October 25, 2022
CONTACT: Trevor Beemon
Interactive exhibits at the William Root House in downtown Marietta subject of American Alliance of Museums feature.
MARIETTA, GA, September 22, 2022 - The William Root House Museum & Garden has been recognized by the American Alliance of Museums' Center for the Future of Museums. The Center for the Future of Museums (CFM) monitors cultural, technological, political and economic trends in the museum field. The CFM recently became aware of the new interactive touchscreen experience at the William Root House and asked Cobb Landmarks Executive Director Trevor Beemon to share about the project on the American Alliance of Museums blog.
The 1840s William Root House, one of the oldest homes in the Atlanta area, was originally the home of early Cobb County settlers Hannah and William Root. Threatened by demolition in the 1980s, the home was moved in 1990 by Cobb Landmarks and renovated for use as a house museum depicting middle class life in Antebellum Georgia.

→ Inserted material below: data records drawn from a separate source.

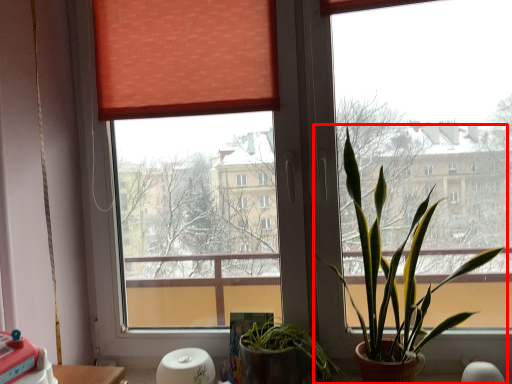
Question: From the image's perspective, considering the relative positions of houseplant (annotated by the red box) and table in the image provided, where is houseplant (annotated by the red box) located with respect to the staircase?

Choices:
 (A) below
 (B) above

Answer: (B)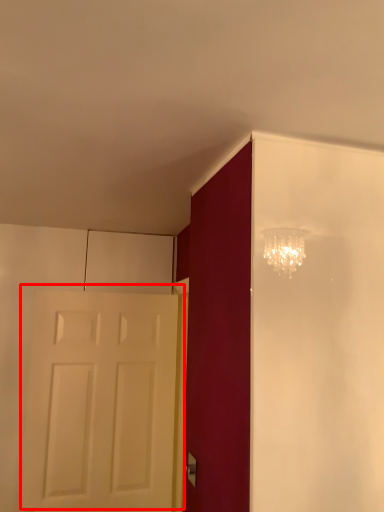
Question: In this image, where is door (annotated by the red box) located relative to door handle?

Choices:
 (A) right
 (B) left

Answer: (B)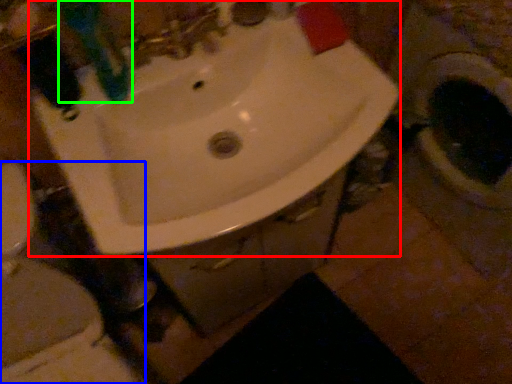
Question: Based on their relative distances, which object is farther from sink (highlighted by a red box)? Choose from toilet (highlighted by a blue box) and toothbrush (highlighted by a green box).

Choices:
 (A) toilet
 (B) toothbrush

Answer: (A)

A half-million-dollar renovation of the museum in 2019 included remodeling and expanding the exhibits at the Root House. Interactive touchscreen displays were installed in each room of the house and surrounding outbuildings. The touchscreens give visitors the opportunity to examine family photos and documents, and to watch educational videos produced for the Root House. The Root House is the first house museum in the United States to offer a fully self-guided touchscreen tour. In 2021 the Georgia Association of Museums recognized the Root House for excellence in exhibition theory, planning, and implementation. The recognition specifically commends the use of touchscreen technology and also recognized the interpretation of the slave experience on the property.
In addition to being featured on the CFM blog, the William Root House will also be included in the CFM 2023 Annual Trends Report. “This recognition validates the important work Cobb Landmarks is doing at the Root House,” said Trevor Beemon. “It also reassures us that the use of technology in a historic house setting can be a successful way to provide information to contemporary visitors who have come to expect this type of presentation in a museum.”

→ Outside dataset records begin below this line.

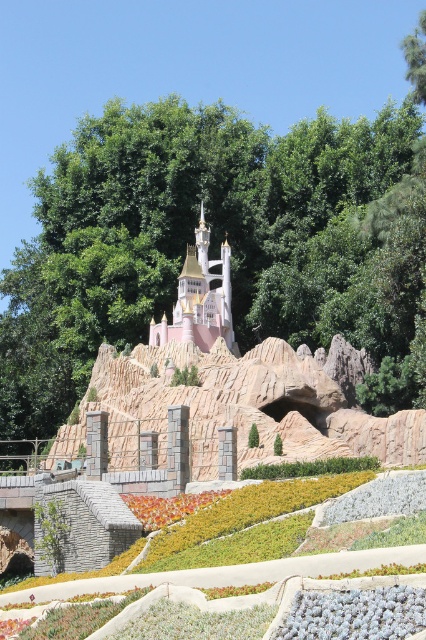
Is pastel pink stone castle at center behind vibrant orange petals at center?

Yes, it is.

Which is behind, point (213, 323) or point (155, 499)?

Point (213, 323)

What do you see at coordinates (199, 298) in the screenshot?
I see `pastel pink stone castle at center` at bounding box center [199, 298].

This screenshot has height=640, width=426. Identify the location of pastel pink stone castle at center. (199, 298).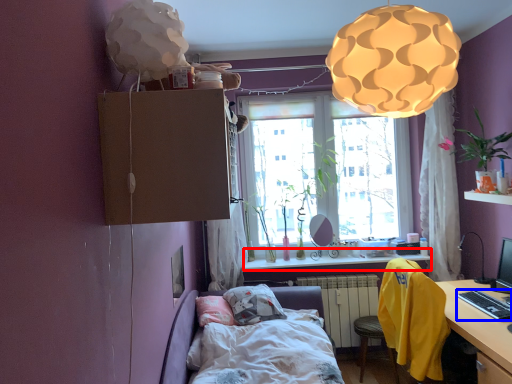
Question: Among these objects, which one is nearest to the camera, window sill (highlighted by a red box) or desktop (highlighted by a blue box)?

Choices:
 (A) window sill
 (B) desktop

Answer: (B)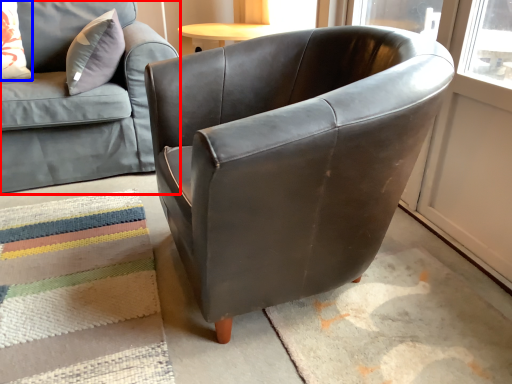
Question: Which object appears farthest to the camera in this image, studio couch (highlighted by a red box) or pillow (highlighted by a blue box)?

Choices:
 (A) studio couch
 (B) pillow

Answer: (B)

ABOUT COBB LANDMARKS: Since its founding in 1974, Cobb Landmarks & Historical Society has succeeded in preserving and protecting some of Cobb’s most historically relevant buildings. Each year, Cobb Landmarks provides engaging programs and activities that reach thousands of preservationists, tourists, educators, and students. Many of these programs are centered on the organization's two historic properties, the William Root House and Power Family Cabin.
ABOUT THE WILLIAM ROOT HOUSE: One of the oldest homes remaining in the Atlanta area, the Root House is more typical of its time and place than the columned mansions popularized by Gone With the Wind. Though the home and grounds have been meticulously restored to their 1860 appearance, award-winning interactive touchscreen displays have been added throughout the property. The Root House is owned and operated by Cobb Landmarks & Historical Society, Inc.